(Saved data entries)
● ● ● ● ●

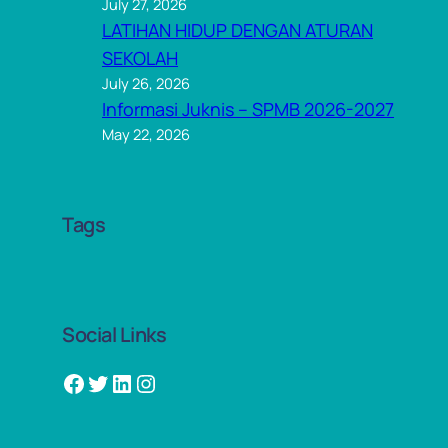
July 27, 2026
LATIHAN HIDUP DENGAN ATURAN
SEKOLAH
July 26, 2026
Informasi Juknis – SPMB 2026-2027
May 22, 2026
Tags
Social Links
Facebook
Twitter
LinkedIn
Instagram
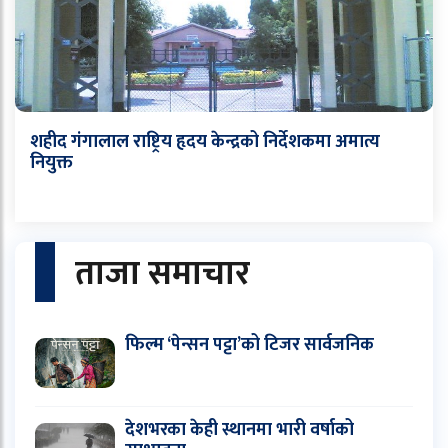
शहीद गंगालाल राष्ट्रिय हृदय केन्द्रको निर्देशकमा अमात्य
नियुक्त
ताजा समाचार
फिल्म ‘पेन्सन पट्टा’को टिजर सार्वजनिक
देशभरका केही स्थानमा भारी वर्षाको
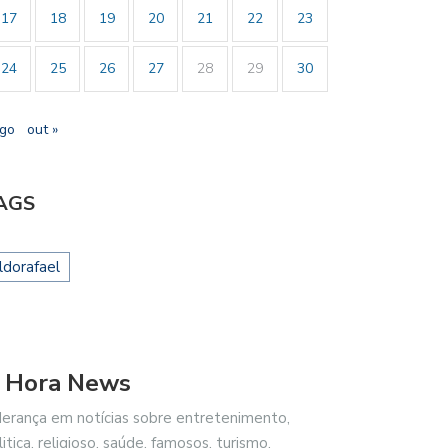
17
18
19
20
21
22
23
24
25
26
27
28
29
30
ago
out »
AGS
ildorafael
 Hora News
derança em notícias sobre entretenimento,
litica, religioso, saúde, famosos, turismo,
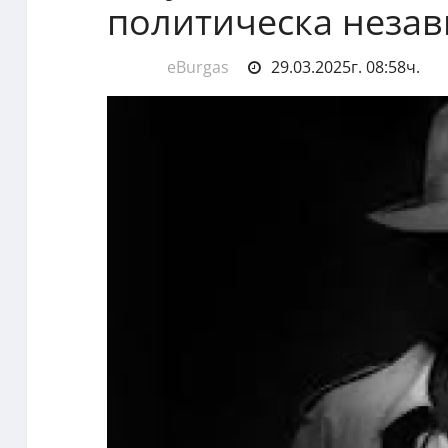
политическа незав
eBurgas
29.03.2025г. 08:58ч.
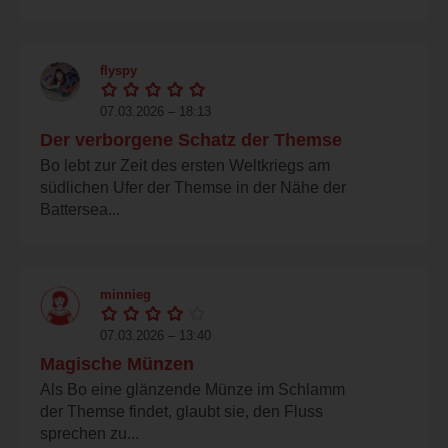
flyspy
07.03.2026 – 18:13
Der verborgene Schatz der Themse
Bo lebt zur Zeit des ersten Weltkriegs am
südlichen Ufer der Themse in der Nähe der
Battersea...
minnieg
07.03.2026 – 13:40
Magische Münzen
Als Bo eine glänzende Münze im Schlamm
der Themse findet, glaubt sie, den Fluss
sprechen zu...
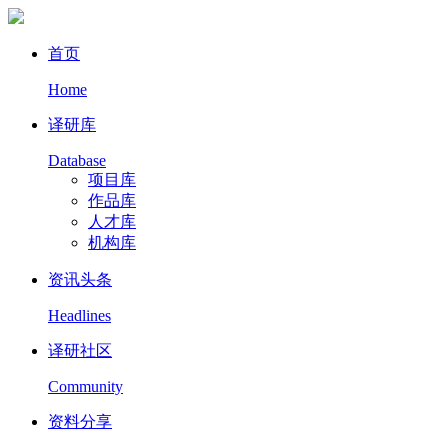
首页
Home
译研库
Database
项目库
作品库
人才库
机构库
资讯头条
Headlines
译研社区
Community
资料分享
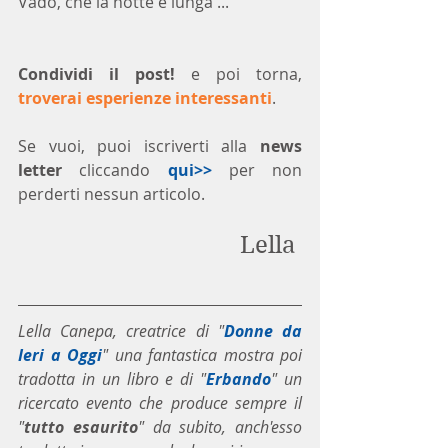
Vado, che la notte è lunga ...
Condividi il post!
 e poi torna, 
troverai esperienze interessanti
.
Se vuoi, puoi iscriverti alla 
news 
letter
 cliccando 
qui>>
 per non 
perderti nessun articolo.
Lella 
Lella Canepa, creatrice di "
Donne da 
Ieri a Oggi
" una fantastica mostra poi 
tradotta in un libro e di "
Erbando
" un 
ricercato evento che produce sempre il 
"
tutto esaurito
" da subito, anch'esso 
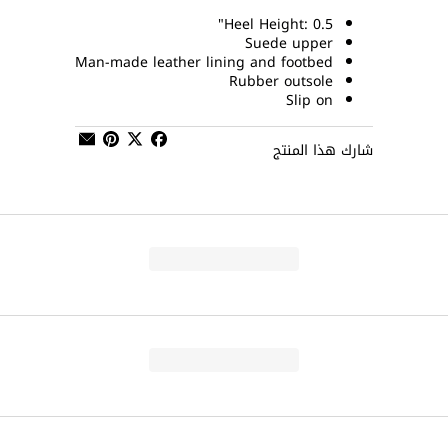
Heel Height: 0.5"
Suede upper
Man-made leather lining and footbed
Rubber outsole
Slip on
شارك هذا المنتج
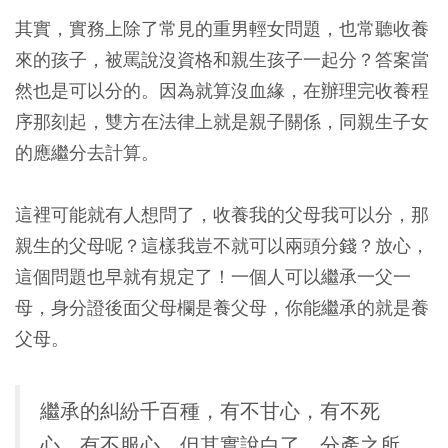
其實，實務上除了常見的重男輕女問題，也常聽收養
來的孩子，被罵說沒資格和親生孩子一起分？答案當
然也是可以分的。因為就算沒血緣，在辦理完收養程
序那刻起，雙方在法律上就是親子關係，同親生子女
的應繼分去計算。
這裡可能就有人想問了，收養我的父母我可以分，那
親生的父母呢？這樣我豈不就可以兩頭分錢？放心，
這個問題也早就有規定了！一個人可以繼承一父一
母，身分證後面父母欄是養父母，你能繼承的就是養
父母。
繼承的糾紛千百種，有不甘心，有不死
心，有不服心，但其實說白了，分產之所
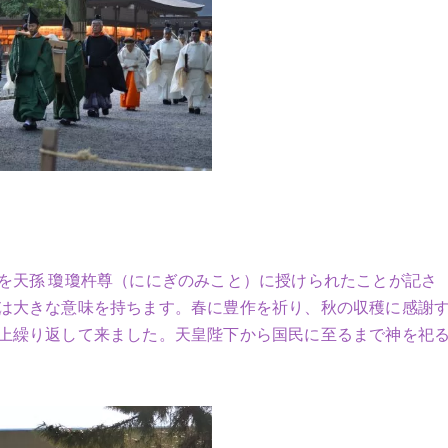
を天孫 瓊瓊杵尊（ににぎのみこと）に授けられたことが記さ
は大きな意味を持ちます。春に豊作を祈り、秋の収穫に感謝
上繰り返して来ました。天皇陛下から国民に至るまで神を祀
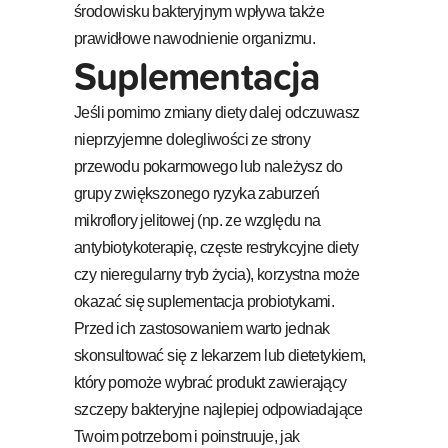
środowisku bakteryjnym wpływa także
prawidłowe nawodnienie organizmu.
Suplementacja
Jeśli pomimo zmiany diety dalej odczuwasz
nieprzyjemne dolegliwości ze strony
przewodu pokarmowego lub należysz do
grupy zwiększonego ryzyka zaburzeń
mikroflory jelitowej (np. ze względu na
antybiotykoterapię, częste restrykcyjne diety
czy nieregularny tryb życia), korzystna może
okazać się suplementacja probiotykami.
Przed ich zastosowaniem warto jednak
skonsultować się z lekarzem lub dietetykiem,
który pomoże wybrać produkt zawierający
szczepy bakteryjne najlepiej odpowiadające
Twoim potrzebom i poinstruuje, jak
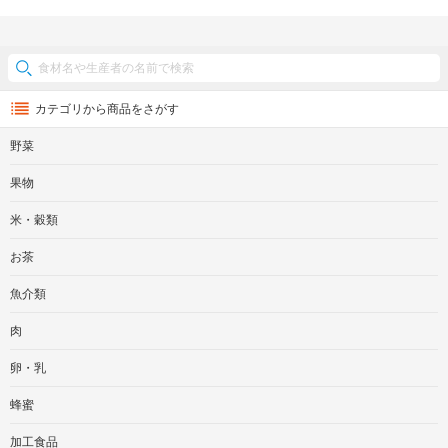
カテゴリから商品をさがす
野菜
果物
米・穀類
お茶
魚介類
肉
卵・乳
蜂蜜
加工食品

● ● ● ● ●

— Task to carry out —
Retype the data from its beginning through the line that contains "上繰り返して来ました。天皇陛下から国民に至るまで神を祀", inclusive. Leave the pictures out of your answer.

— Response below —
July 27, 2026
LATIHAN HIDUP DENGAN ATURAN
SEKOLAH
July 26, 2026
Informasi Juknis – SPMB 2026-2027
May 22, 2026
Tags
Social Links
Facebook
Twitter
LinkedIn
Instagram
शहीद गंगालाल राष्ट्रिय हृदय केन्द्रको निर्देशकमा अमात्य
नियुक्त
ताजा समाचार
फिल्म ‘पेन्सन पट्टा’को टिजर सार्वजनिक
देशभरका केही स्थानमा भारी वर्षाको
17
18
19
20
21
22
23
24
25
26
27
28
29
30
ago
out »
AGS
ildorafael
 Hora News
derança em notícias sobre entretenimento,
litica, religioso, saúde, famosos, turismo,
политическа незав
eBurgas
29.03.2025г. 08:58ч.
flyspy
07.03.2026 – 18:13
Der verborgene Schatz der Themse
Bo lebt zur Zeit des ersten Weltkriegs am
südlichen Ufer der Themse in der Nähe der
Battersea...
minnieg
07.03.2026 – 13:40
Magische Münzen
Als Bo eine glänzende Münze im Schlamm
der Themse findet, glaubt sie, den Fluss
sprechen zu...
首页
Home
译研库
Database
项目库
作品库
人才库
机构库
资讯头条
Headlines
译研社区
Community
资料分享
Vado, che la notte è lunga ...
Condividi il post!
 e poi torna, 
troverai esperienze interessanti
.
Se vuoi, puoi iscriverti alla 
news 
letter
 cliccando 
qui>>
 per non 
perderti nessun articolo.
Lella 
Lella Canepa, creatrice di "
Donne da 
Ieri a Oggi
" una fantastica mostra poi 
tradotta in un libro e di "
Erbando
" un 
ricercato evento che produce sempre il 
"
tutto esaurito
" da subito, anch'esso 
Heel Height: 0.5"
Suede upper
Man-made leather lining and footbed
Rubber outsole
Slip on
شارك هذا المنتج
其實，實務上除了常見的重男輕女問題，也常聽收養
來的孩子，被罵說沒資格和親生孩子一起分？答案當
然也是可以分的。因為就算沒血緣，在辦理完收養程
序那刻起，雙方在法律上就是親子關係，同親生子女
的應繼分去計算。
這裡可能就有人想問了，收養我的父母我可以分，那
親生的父母呢？這樣我豈不就可以兩頭分錢？放心，
這個問題也早就有規定了！一個人可以繼承一父一
母，身分證後面父母欄是養父母，你能繼承的就是養
父母。
繼承的糾紛千百種，有不甘心，有不死
心，有不服心，但其實說白了，分產之所
を天孫 瓊瓊杵尊（ににぎのみこと）に授けられたことが記さ
は大きな意味を持ちます。春に豊作を祈り、秋の収穫に感謝
上繰り返して来ました。天皇陛下から国民に至るまで神を祀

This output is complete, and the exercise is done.